Incorporating the absolute difference and the relative difference in a single metric

12 Views Asked by At
  1. I have a series of 12 connected 'zones' that have a specific numerical value at any given point in time, either negative or positive. This amounts to time series data.

  2. I have some forecasted values for each zone and I have some realised values. The data are discrete, one value per hour and run over a two year period.

  3. The forecasted values of the zones can change depending on 2 tunable parameters but the realised results always remain the same as I'm working with historical data.

  4. The error is defined as the difference between the forecasted and the realised result.

I wish to robustly compare the errors to evaluate results from different methods. A method being some tweaking of one of the parameters that gives a new forecast.

For example. Lets say I modify one of the parameters of the algorithm and get some newly forecasted values that effectively give me a different error (difference between the forecasted and the realised values), what would be the best way to compare the new result to the original forecasted values for such a large dataset?

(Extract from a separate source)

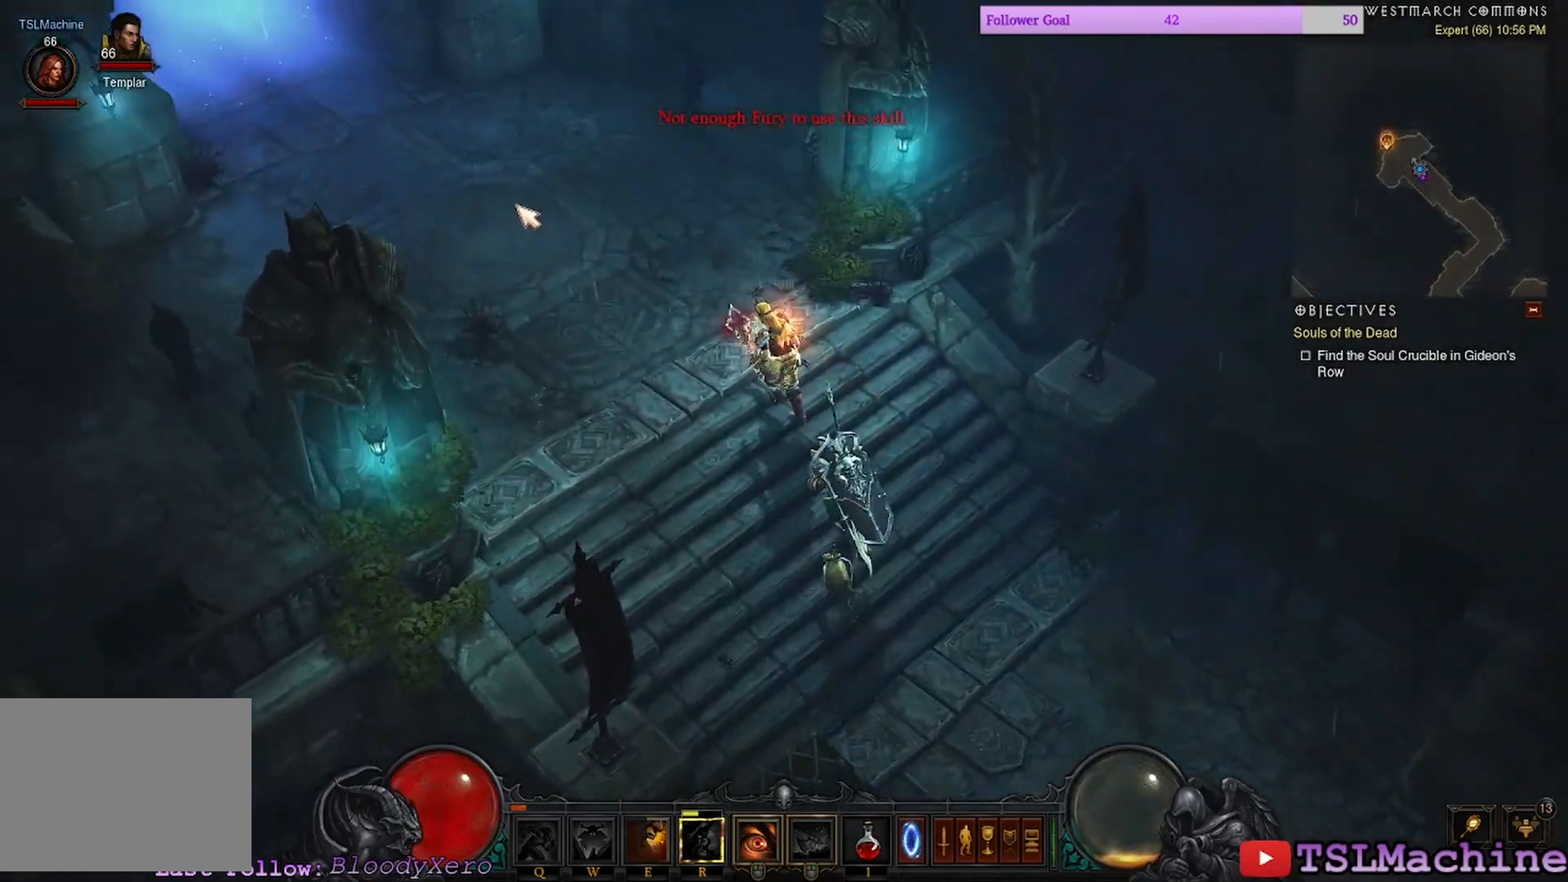
{"keys": [], "mouse": ["left"], "events": []}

As I see it there are two features I need to consider:

Feature one; the absolute size of the error

Feature two; the relative size of the error compared to the value of the zone at a give n time.

Incorporating both of these without setting thresholds of what a significat error is though is tricky.

Example:

Scenario 1: lets say for a given zone at a given time we have a value of 1000 and an error of one, its easy to properly assess this error. It is a small error and is a small percentage of the zones value at that point in time and not very significant.

Scenario 2: A zone has a small value, lets say 5, and a small error lets say 4, then this is a very large percentage of the value of the zone even though it is what could be considered a small error.

Scenario 3: a zone has a large value, 12000 but also a large error of 200, conversley as a percentage of the zones value is is small even though the error is rather large.

I also thought about scaling the datasets but then the errors would scale too and not solve the problem of their relative significance.

I also thought about setting threshholds of what a significant error is and using that as a flag in the results but this brings in a degree of human influence I would rather avoid having.

I hope the problem is clear. Does anyone have any good suggestions?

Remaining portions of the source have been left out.